To avoid this from happening, it is imperative that one should practice being an active listener. Doing so will help you understand and retain what is being said while also showing that the other party is recognized and respected. This is not only to build stronger relationships but also to lessen misunderstandings and become more effective in maintaining information.
Techniques in active listening
Being an active listener doesn’t only entail that a person listens. Rather, it is a conscious effort to provide one’s full attention to understand and empathize with the speaker. Here are a few ways that will help you become a better listener:
Let them speak. More often than not, people preoccupy themselves with their judgments while another person is talking by evaluating what is being said and prioritizing their own response. Instead of doing this, hold your judgment, keep an open mind, and let the other person finish what they want to say without interrupting to see their point of view. This will also help you widen your perception and open up the avenue for you to learn something new.

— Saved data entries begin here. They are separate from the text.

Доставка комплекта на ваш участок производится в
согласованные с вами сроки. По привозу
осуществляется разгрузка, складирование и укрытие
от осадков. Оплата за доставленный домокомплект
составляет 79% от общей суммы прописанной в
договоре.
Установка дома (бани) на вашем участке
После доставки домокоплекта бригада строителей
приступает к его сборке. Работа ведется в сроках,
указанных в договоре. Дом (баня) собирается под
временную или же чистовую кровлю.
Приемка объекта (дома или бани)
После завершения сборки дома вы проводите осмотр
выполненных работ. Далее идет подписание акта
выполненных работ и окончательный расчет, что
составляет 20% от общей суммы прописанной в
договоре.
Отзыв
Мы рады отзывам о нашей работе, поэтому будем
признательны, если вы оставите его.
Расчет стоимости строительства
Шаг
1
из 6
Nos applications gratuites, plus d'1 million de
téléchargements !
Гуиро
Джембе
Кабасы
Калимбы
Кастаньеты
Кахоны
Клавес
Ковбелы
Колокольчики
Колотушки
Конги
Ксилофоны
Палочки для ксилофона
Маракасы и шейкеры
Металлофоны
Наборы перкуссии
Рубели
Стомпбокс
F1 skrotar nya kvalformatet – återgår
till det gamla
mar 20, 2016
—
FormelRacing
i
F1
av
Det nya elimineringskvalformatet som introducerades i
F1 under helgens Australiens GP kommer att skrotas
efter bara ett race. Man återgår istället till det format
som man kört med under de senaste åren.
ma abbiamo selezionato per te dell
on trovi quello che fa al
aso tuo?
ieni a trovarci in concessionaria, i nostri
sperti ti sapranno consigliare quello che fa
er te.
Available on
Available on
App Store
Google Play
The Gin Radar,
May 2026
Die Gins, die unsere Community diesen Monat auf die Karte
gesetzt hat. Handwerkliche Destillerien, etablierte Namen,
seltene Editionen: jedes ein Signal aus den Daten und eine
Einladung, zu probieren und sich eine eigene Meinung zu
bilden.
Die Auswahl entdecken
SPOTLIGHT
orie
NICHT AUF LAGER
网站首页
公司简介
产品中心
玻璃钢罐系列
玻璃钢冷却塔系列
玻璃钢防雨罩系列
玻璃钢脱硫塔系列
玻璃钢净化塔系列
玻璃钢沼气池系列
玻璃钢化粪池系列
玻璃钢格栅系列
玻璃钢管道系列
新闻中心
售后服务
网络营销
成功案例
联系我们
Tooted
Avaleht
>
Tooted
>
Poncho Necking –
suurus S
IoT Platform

Be fully present. Contrary to what people may think, multitasking does not guarantee an increase in productivity. For example, having conversations with other people while doing something else is not only counterproductive but shows a lack of respect for the other person. Avoid distractions like reading your emails or doing other tasks when you are having a conversation with a person to give the speaker your full attention.

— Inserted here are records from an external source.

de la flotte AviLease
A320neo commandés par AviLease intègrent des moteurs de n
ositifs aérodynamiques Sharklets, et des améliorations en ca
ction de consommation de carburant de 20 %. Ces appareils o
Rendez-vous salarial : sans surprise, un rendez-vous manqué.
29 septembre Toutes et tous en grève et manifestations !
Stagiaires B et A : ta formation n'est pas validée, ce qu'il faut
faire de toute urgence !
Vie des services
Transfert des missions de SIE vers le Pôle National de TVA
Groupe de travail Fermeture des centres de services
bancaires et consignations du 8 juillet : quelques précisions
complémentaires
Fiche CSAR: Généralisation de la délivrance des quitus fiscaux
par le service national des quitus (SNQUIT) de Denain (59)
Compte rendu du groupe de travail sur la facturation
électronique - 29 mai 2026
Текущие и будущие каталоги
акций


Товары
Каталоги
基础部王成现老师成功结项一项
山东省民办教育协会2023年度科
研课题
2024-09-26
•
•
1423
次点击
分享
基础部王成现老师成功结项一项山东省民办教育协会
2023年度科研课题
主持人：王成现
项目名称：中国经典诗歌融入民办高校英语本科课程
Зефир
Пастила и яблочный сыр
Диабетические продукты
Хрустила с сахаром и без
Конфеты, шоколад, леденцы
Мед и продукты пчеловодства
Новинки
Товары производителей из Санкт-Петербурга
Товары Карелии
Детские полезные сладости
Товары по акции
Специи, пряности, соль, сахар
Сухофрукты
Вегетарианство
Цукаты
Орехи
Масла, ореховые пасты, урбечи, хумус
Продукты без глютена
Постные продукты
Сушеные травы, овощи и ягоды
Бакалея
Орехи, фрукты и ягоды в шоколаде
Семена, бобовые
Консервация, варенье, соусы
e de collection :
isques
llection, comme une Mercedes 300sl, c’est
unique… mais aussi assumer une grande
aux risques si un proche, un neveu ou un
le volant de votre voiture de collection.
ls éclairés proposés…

Actions speak louder. A person’s body language can express a lot more than what can be said. Crossing your arms, avoiding eye contact, or fidgeting may signal to the speaker that you are disagreeing or not listening to them. Meanwhile, providing eye contact, leaning in, or nodding your head occasionally will let them know that you are paying attention.

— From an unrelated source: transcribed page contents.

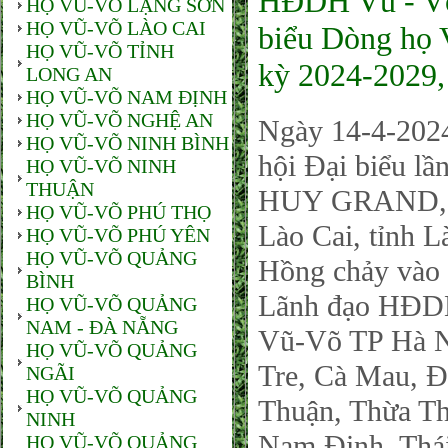
HĐDH Vũ - Võ
HỌ VŨ-VÕ LẠNG SƠN
HỌ VŨ-VÕ LÀO CAI
biểu Dòng họ V
HỌ VŨ-VÕ TỈNH
kỳ 2024-2029, 
LONG AN
HỌ VŨ-VÕ NAM ĐỊNH
HỌ VŨ-VÕ NGHỆ AN
Ngày 14-4-202
HỌ VŨ-VÕ NINH BÌNH
hội Đại biểu lầ
HỌ VŨ-VÕ NINH
THUẬN
HUY GRAND, số
HỌ VŨ-VÕ PHÚ THỌ
Lào Cai, tỉnh 
HỌ VŨ-VÕ PHÚ YÊN
HỌ VŨ-VÕ QUẢNG
Hồng chảy vào đ
BÌNH
Lãnh đạo HĐD
HỌ VŨ-VÕ QUẢNG
NAM - ĐÀ NẴNG
Vũ-Võ TP Hà Nộ
HỌ VŨ-VÕ QUẢNG
Tre, Cà Mau, Đ
NGÃI
HỌ VŨ-VÕ QUẢNG
Thuận, Thừa Th
NINH
Nam Định, Thái
HỌ VŨ-VÕ QUẢNG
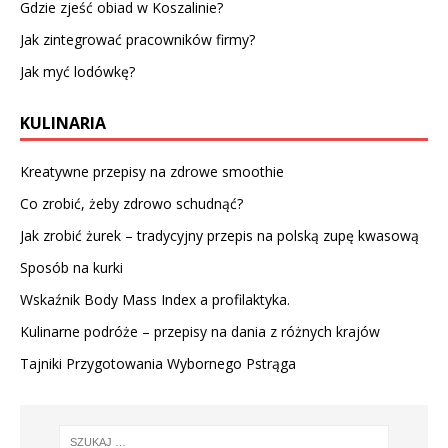
Gdzie zjeść obiad w Koszalinie?
Jak zintegrować pracowników firmy?
Jak myć lodówkę?
KULINARIA
Kreatywne przepisy na zdrowe smoothie
Co zrobić, żeby zdrowo schudnąć?
Jak zrobić żurek – tradycyjny przepis na polską zupę kwasową
Sposób na kurki
Wskaźnik Body Mass Index a profilaktyka.
Kulinarne podróże – przepisy na dania z różnych krajów
Tajniki Przygotowania Wybornego Pstrąga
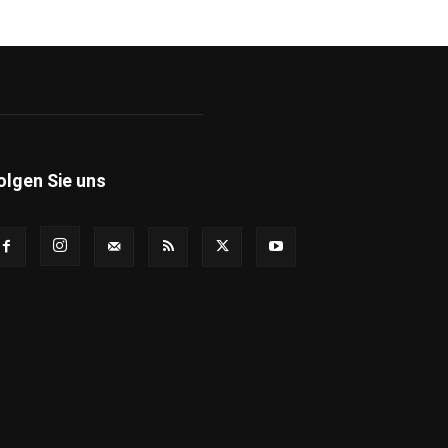
olgen Sie uns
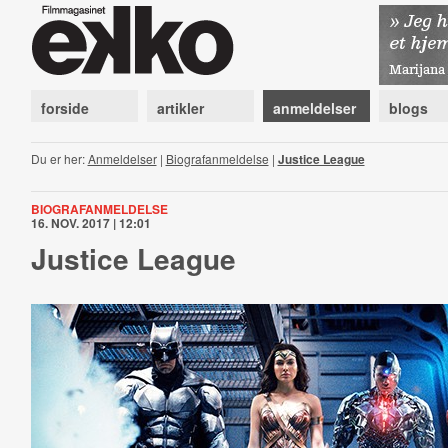
forside
artikler
anmeldelser
blogs
Du er her:
Anmeldelser
|
Biografanmeldelse
|
Justice League
BIOGRAFANMELDELSE
16. NOV. 2017 | 12:01
Justice League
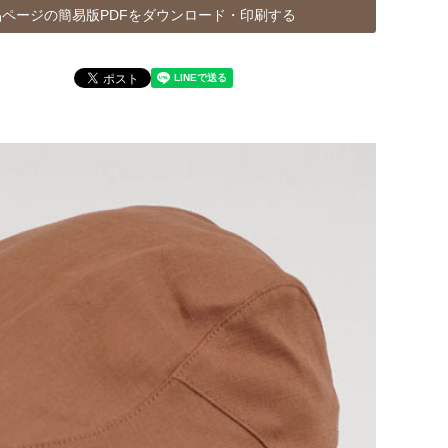
ページの簡易版PDFをダウンロード・印刷する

Clarify and summarize. Once the speaker is done, it is encouraged to repeat or paraphrase their thoughts, so they know that you understood what they meant. This also gives you an avenue to ask questions or clarify what has been said. Doing so opens the conversation more and reduces miscommunication between you and the speaker.
While the world is constantly racing to get to the next big thing, it is important to take the time and listen. As such, active listening is an indispensable skill that can help build relationships in and out of the workplace. By practicing these steps, you can become more patient and empathetic, as well as improve your leadership skills.